• _Required action_
Copy the data. Keep every character as given.

(Document layout analysis data)
┌────────

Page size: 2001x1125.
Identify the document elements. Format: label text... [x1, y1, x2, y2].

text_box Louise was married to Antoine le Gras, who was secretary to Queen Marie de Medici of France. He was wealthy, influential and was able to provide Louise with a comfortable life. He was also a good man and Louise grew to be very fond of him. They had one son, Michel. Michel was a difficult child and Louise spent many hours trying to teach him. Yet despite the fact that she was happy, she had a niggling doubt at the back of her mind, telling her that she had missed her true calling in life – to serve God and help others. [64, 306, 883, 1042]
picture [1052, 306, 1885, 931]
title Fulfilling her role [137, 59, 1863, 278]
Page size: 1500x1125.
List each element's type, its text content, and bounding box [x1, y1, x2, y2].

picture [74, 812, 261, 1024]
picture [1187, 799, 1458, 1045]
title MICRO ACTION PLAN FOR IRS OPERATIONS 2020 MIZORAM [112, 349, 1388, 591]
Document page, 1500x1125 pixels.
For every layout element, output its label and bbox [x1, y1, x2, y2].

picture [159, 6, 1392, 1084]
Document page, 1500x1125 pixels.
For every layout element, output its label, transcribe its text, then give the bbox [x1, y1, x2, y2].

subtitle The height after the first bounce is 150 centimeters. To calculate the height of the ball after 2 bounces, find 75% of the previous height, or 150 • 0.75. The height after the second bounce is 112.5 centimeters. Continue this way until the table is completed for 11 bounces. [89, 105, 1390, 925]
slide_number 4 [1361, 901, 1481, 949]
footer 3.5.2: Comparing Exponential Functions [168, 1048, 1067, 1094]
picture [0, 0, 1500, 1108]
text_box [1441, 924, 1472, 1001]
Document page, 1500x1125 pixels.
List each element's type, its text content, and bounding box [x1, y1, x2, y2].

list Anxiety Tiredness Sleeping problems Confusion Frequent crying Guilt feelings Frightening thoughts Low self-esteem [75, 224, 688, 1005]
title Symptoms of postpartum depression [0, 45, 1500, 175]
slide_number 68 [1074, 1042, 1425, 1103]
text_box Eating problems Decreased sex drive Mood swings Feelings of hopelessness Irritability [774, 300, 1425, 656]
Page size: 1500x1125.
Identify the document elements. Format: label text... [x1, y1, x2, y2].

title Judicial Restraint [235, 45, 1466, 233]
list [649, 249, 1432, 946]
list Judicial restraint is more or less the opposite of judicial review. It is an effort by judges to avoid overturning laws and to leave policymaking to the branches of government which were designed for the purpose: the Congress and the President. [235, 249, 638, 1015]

└────────

• _Finished task_
Page size: 2001x1125.
Identify the document elements. Format: label text... [x1, y1, x2, y2].

text_box Louise was married to Antoine le Gras, who was secretary to Queen Marie de Medici of France. He was wealthy, influential and was able to provide Louise with a comfortable life. He was also a good man and Louise grew to be very fond of him. They had one son, Michel. Michel was a difficult child and Louise spent many hours trying to teach him. Yet despite the fact that she was happy, she had a niggling doubt at the back of her mind, telling her that she had missed her true calling in life – to serve God and help others. [64, 306, 883, 1042]
picture [1052, 306, 1885, 931]
title Fulfilling her role [137, 59, 1863, 278]
Page size: 1500x1125.
List each element's type, its text content, and bounding box [x1, y1, x2, y2].

picture [74, 812, 261, 1024]
picture [1187, 799, 1458, 1045]
title MICRO ACTION PLAN FOR IRS OPERATIONS 2020 MIZORAM [112, 349, 1388, 591]
Document page, 1500x1125 pixels.
For every layout element, output its label and bbox [x1, y1, x2, y2].

picture [159, 6, 1392, 1084]
Document page, 1500x1125 pixels.
For every layout element, output its label, transcribe its text, then give the bbox [x1, y1, x2, y2].

subtitle The height after the first bounce is 150 centimeters. To calculate the height of the ball after 2 bounces, find 75% of the previous height, or 150 • 0.75. The height after the second bounce is 112.5 centimeters. Continue this way until the table is completed for 11 bounces. [89, 105, 1390, 925]
slide_number 4 [1361, 901, 1481, 949]
footer 3.5.2: Comparing Exponential Functions [168, 1048, 1067, 1094]
picture [0, 0, 1500, 1108]
text_box [1441, 924, 1472, 1001]
Document page, 1500x1125 pixels.
List each element's type, its text content, and bounding box [x1, y1, x2, y2].

list Anxiety Tiredness Sleeping problems Confusion Frequent crying Guilt feelings Frightening thoughts Low self-esteem [75, 224, 688, 1005]
title Symptoms of postpartum depression [0, 45, 1500, 175]
slide_number 68 [1074, 1042, 1425, 1103]
text_box Eating problems Decreased sex drive Mood swings Feelings of hopelessness Irritability [774, 300, 1425, 656]
Page size: 1500x1125.
Identify the document elements. Format: label text... [x1, y1, x2, y2].

title Judicial Restraint [235, 45, 1466, 233]
list [649, 249, 1432, 946]
list Judicial restraint is more or less the opposite of judicial review. It is an effort by judges to avoid overturning laws and to leave policymaking to the branches of government which were designed for the purpose: the Congress and the President. [235, 249, 638, 1015]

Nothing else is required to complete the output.